==== EXERCISE DATA ====
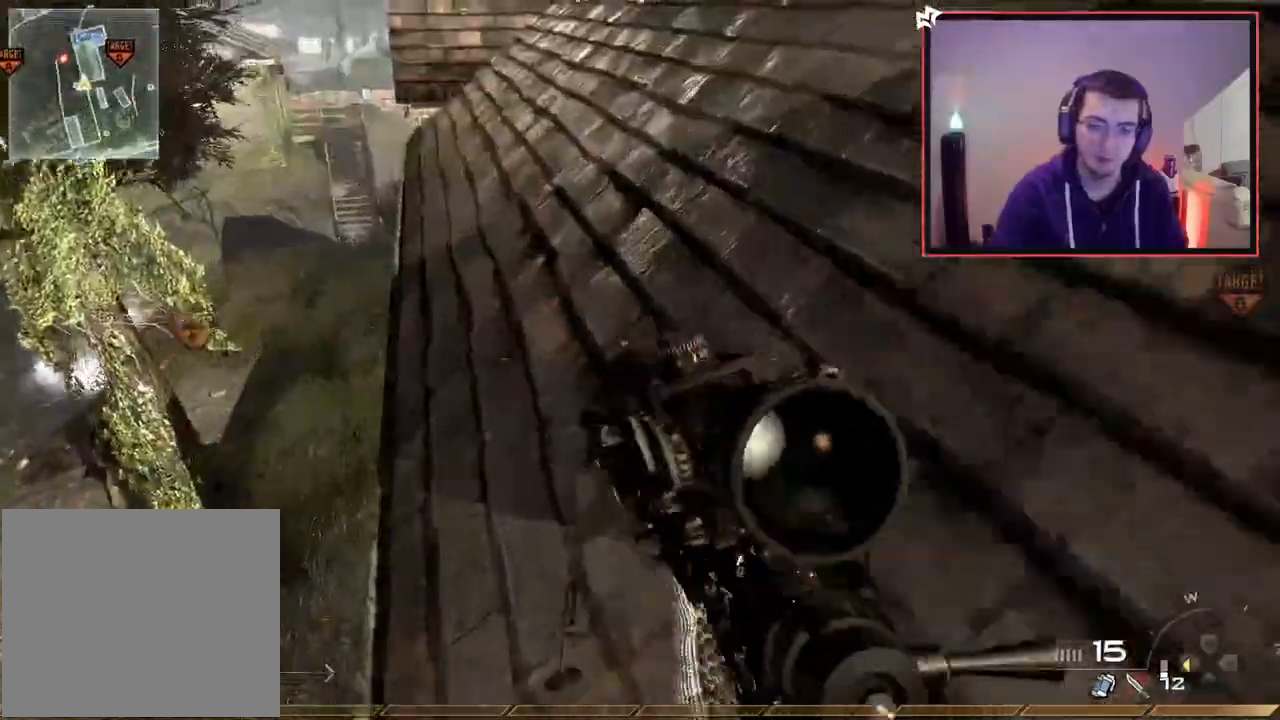
{"buttons": [], "left_stick": "right", "right_stick": "center", "events": [[150, "left_stick", "up-right"], [150, "right_stick", "left"], [234, "L1", "up"], [284, "right_stick", "center"], [300, "left_stick", "right"]]}
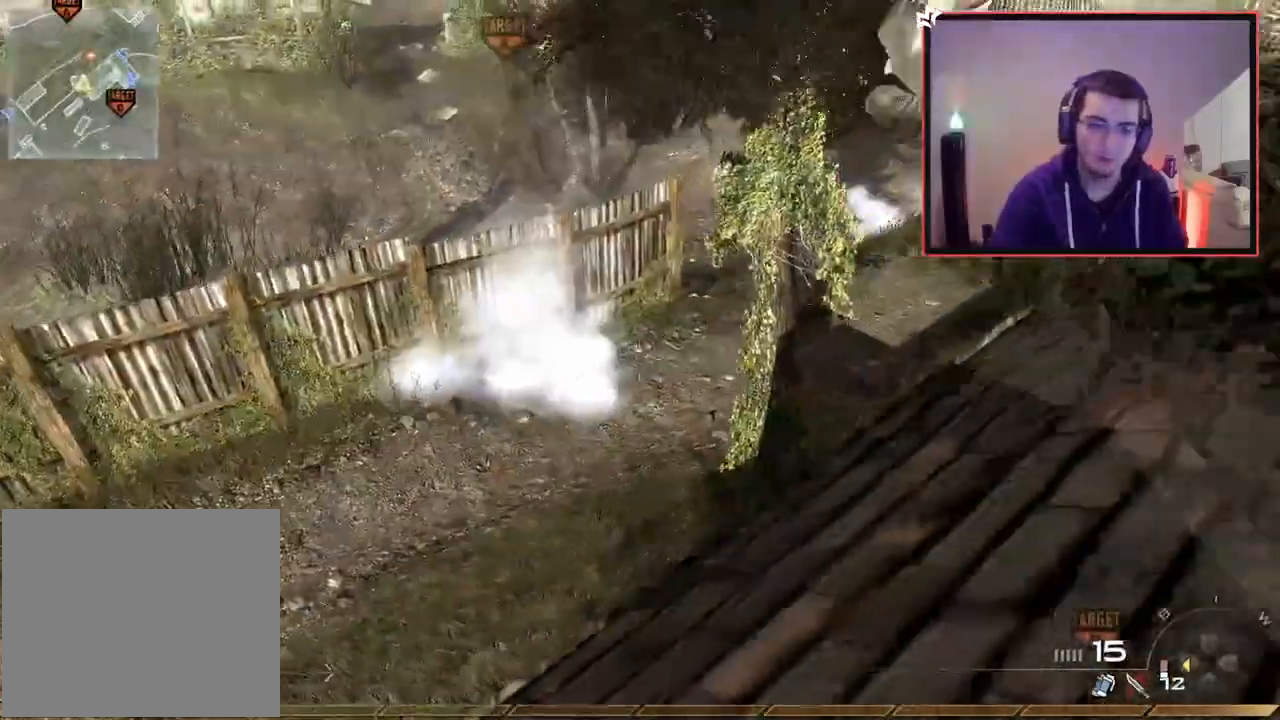
{"buttons": ["DPAD_LEFT"], "left_stick": "center", "right_stick": "up-right", "events": [[350, "left_stick", "center"], [400, "right_stick", "up-right"], [450, "DPAD_LEFT", "down"]]}
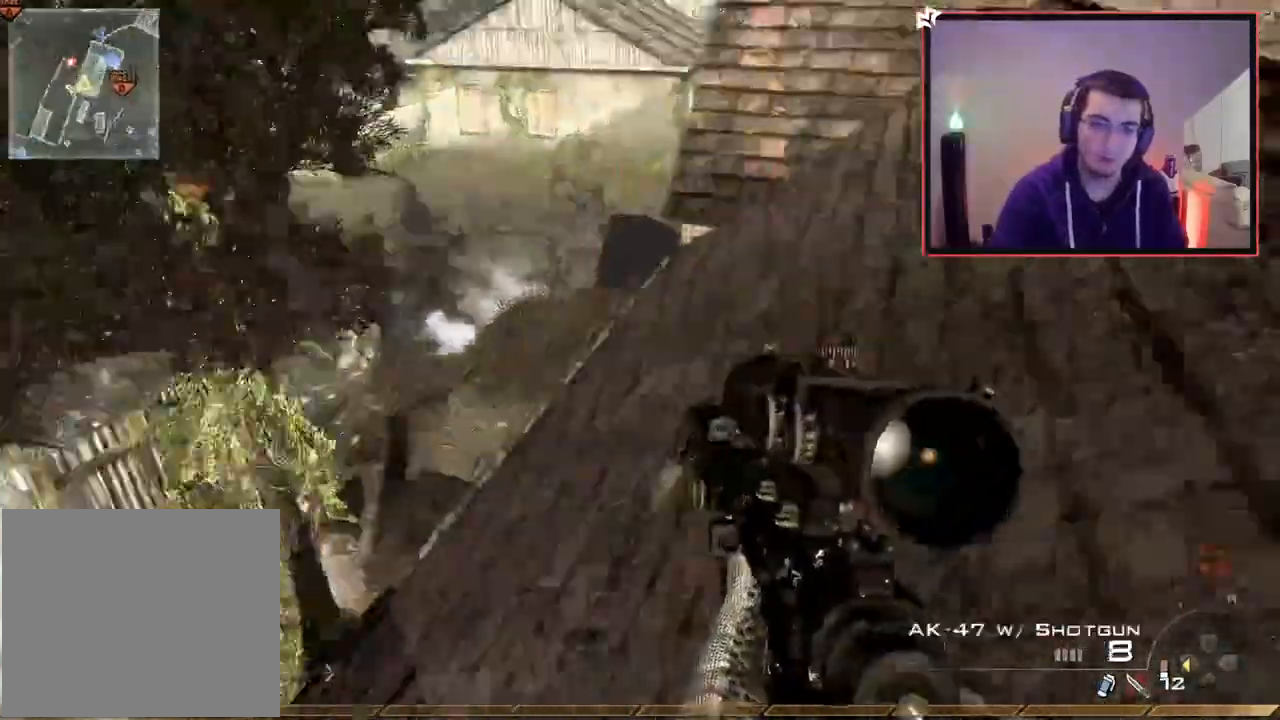
{"buttons": [], "left_stick": "up", "right_stick": "left", "events": [[17, "DPAD_LEFT", "up"], [67, "right_stick", "center"], [167, "L3", "down"], [167, "left_stick", "up"], [401, "L3", "up"], [451, "right_stick", "left"]]}
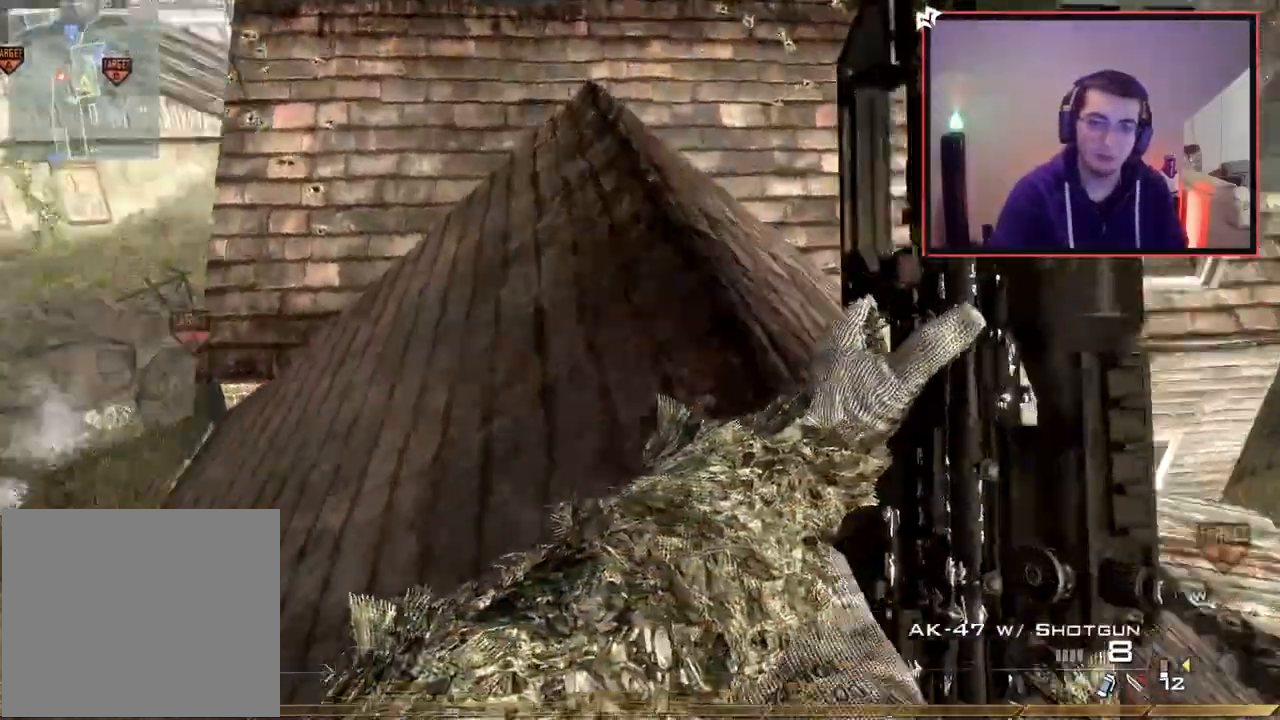
{"buttons": [], "left_stick": "up", "right_stick": "up-right", "events": [[100, "right_stick", "center"], [200, "right_stick", "left"], [350, "right_stick", "right"], [483, "right_stick", "up-right"]]}
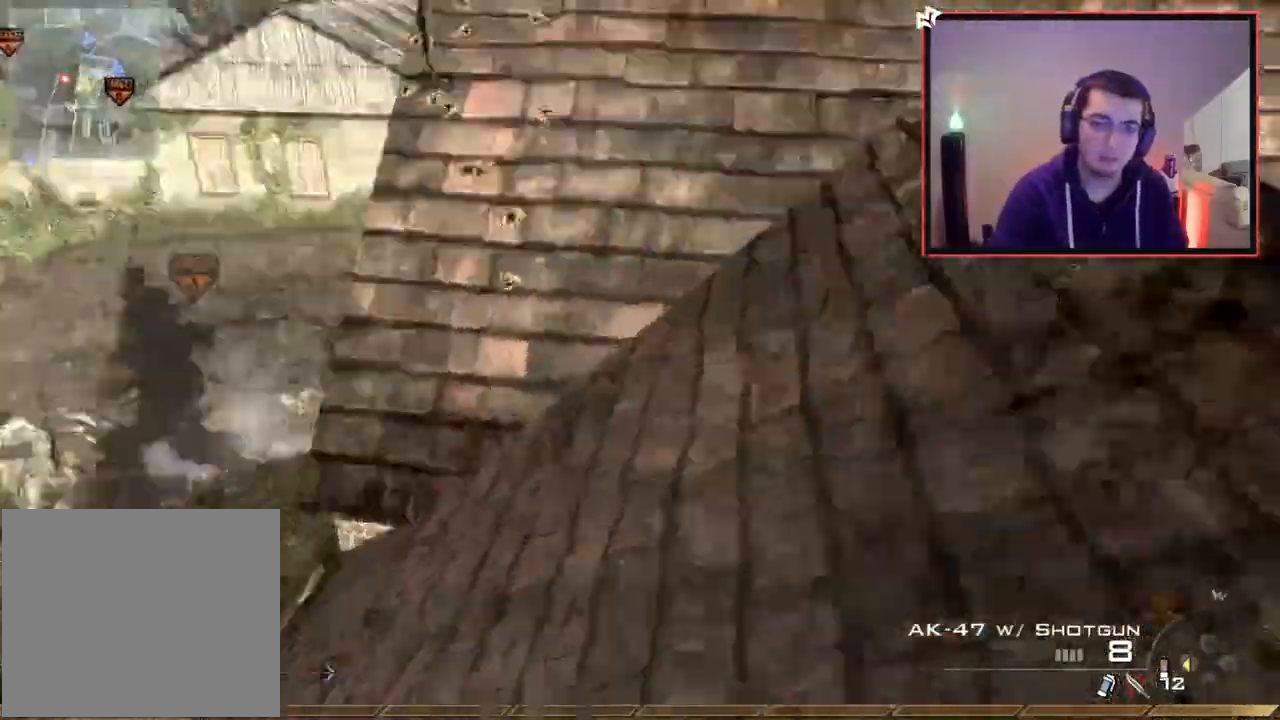
{"buttons": [], "left_stick": "up-left", "right_stick": "right", "events": [[317, "right_stick", "center"], [434, "left_stick", "up-left"], [484, "right_stick", "right"]]}
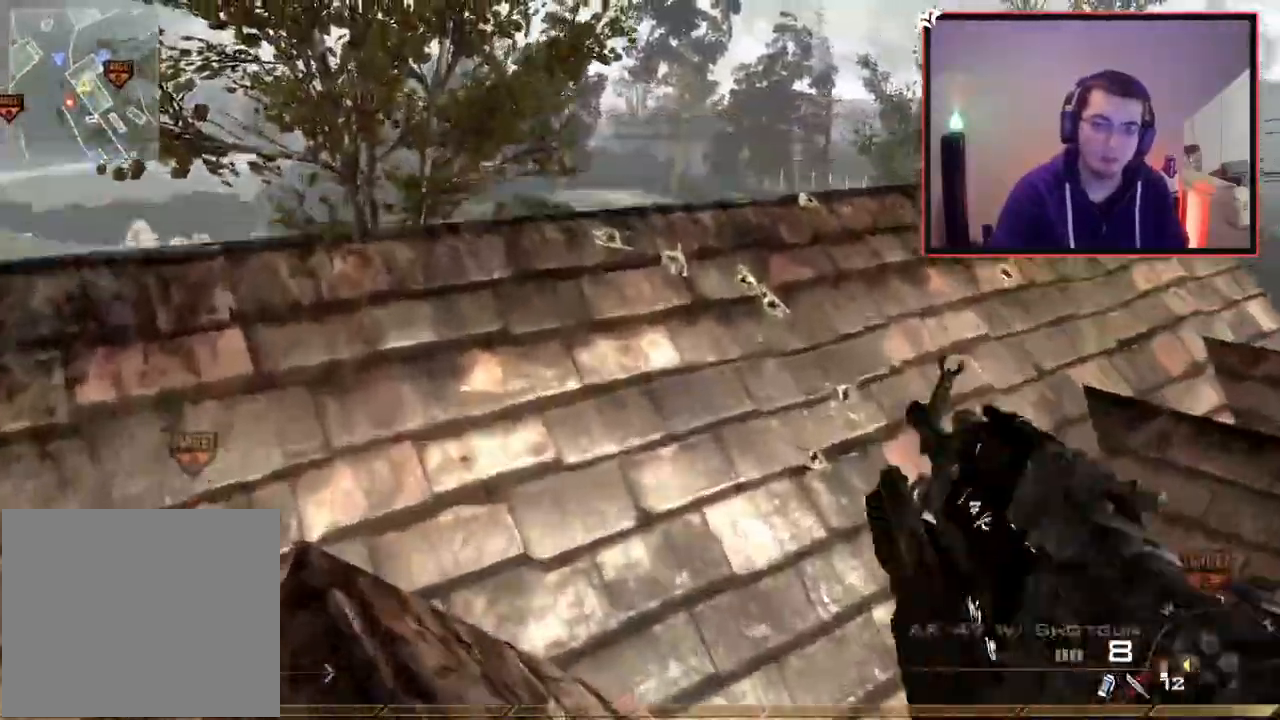
{"buttons": [], "left_stick": "center", "right_stick": "center", "events": [[333, "left_stick", "up"], [400, "right_stick", "center"], [433, "left_stick", "center"]]}
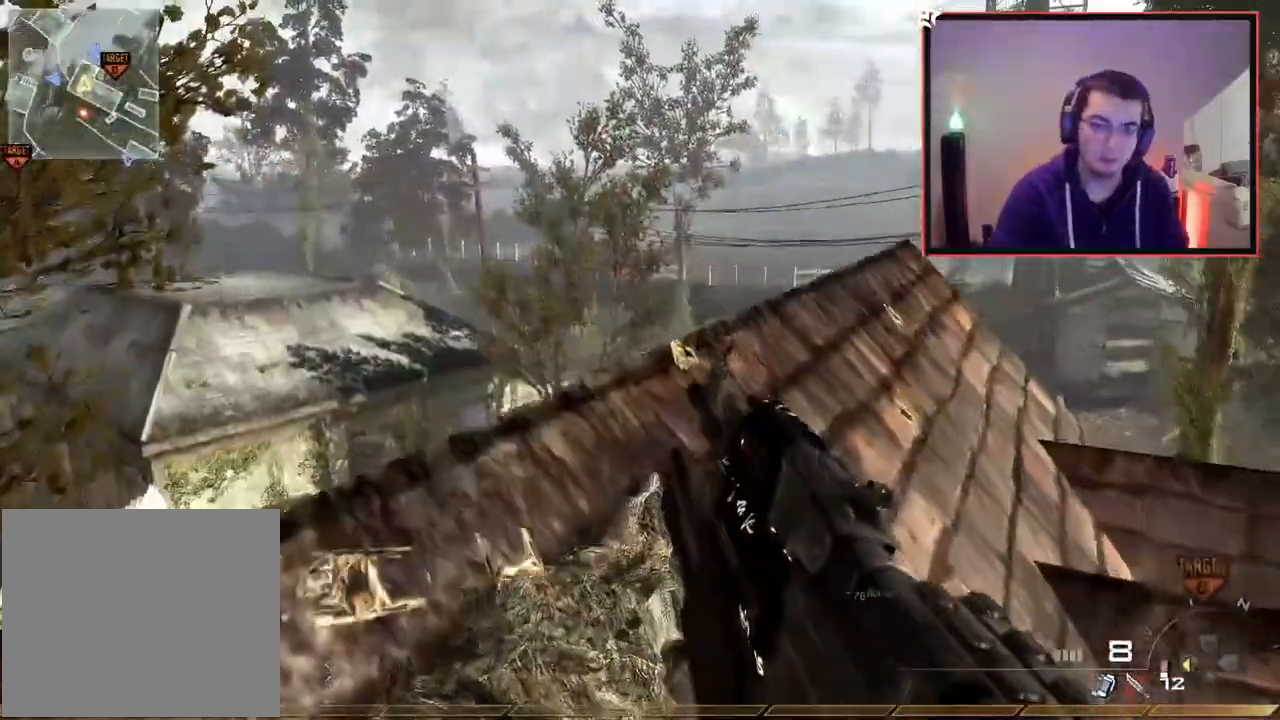
{"buttons": ["L3"], "left_stick": "up", "right_stick": "center", "events": [[117, "left_stick", "up"], [184, "R2", "down"], [217, "TRIANGLE", "down"], [250, "L3", "down"], [300, "TRIANGLE", "up"], [317, "R2", "up"]]}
====
Reprint each of the records exactly and skip the images.

{"buttons": [], "left_stick": "right", "right_stick": "center", "events": [[150, "left_stick", "up-right"], [150, "right_stick", "left"], [234, "L1", "up"], [284, "right_stick", "center"], [300, "left_stick", "right"]]}
{"buttons": ["DPAD_LEFT"], "left_stick": "center", "right_stick": "up-right", "events": [[350, "left_stick", "center"], [400, "right_stick", "up-right"], [450, "DPAD_LEFT", "down"]]}
{"buttons": [], "left_stick": "up", "right_stick": "left", "events": [[17, "DPAD_LEFT", "up"], [67, "right_stick", "center"], [167, "L3", "down"], [167, "left_stick", "up"], [401, "L3", "up"], [451, "right_stick", "left"]]}
{"buttons": [], "left_stick": "up", "right_stick": "up-right", "events": [[100, "right_stick", "center"], [200, "right_stick", "left"], [350, "right_stick", "right"], [483, "right_stick", "up-right"]]}
{"buttons": [], "left_stick": "up-left", "right_stick": "right", "events": [[317, "right_stick", "center"], [434, "left_stick", "up-left"], [484, "right_stick", "right"]]}
{"buttons": [], "left_stick": "center", "right_stick": "center", "events": [[333, "left_stick", "up"], [400, "right_stick", "center"], [433, "left_stick", "center"]]}
{"buttons": ["L3"], "left_stick": "up", "right_stick": "center", "events": [[117, "left_stick", "up"], [184, "R2", "down"], [217, "TRIANGLE", "down"], [250, "L3", "down"], [300, "TRIANGLE", "up"], [317, "R2", "up"]]}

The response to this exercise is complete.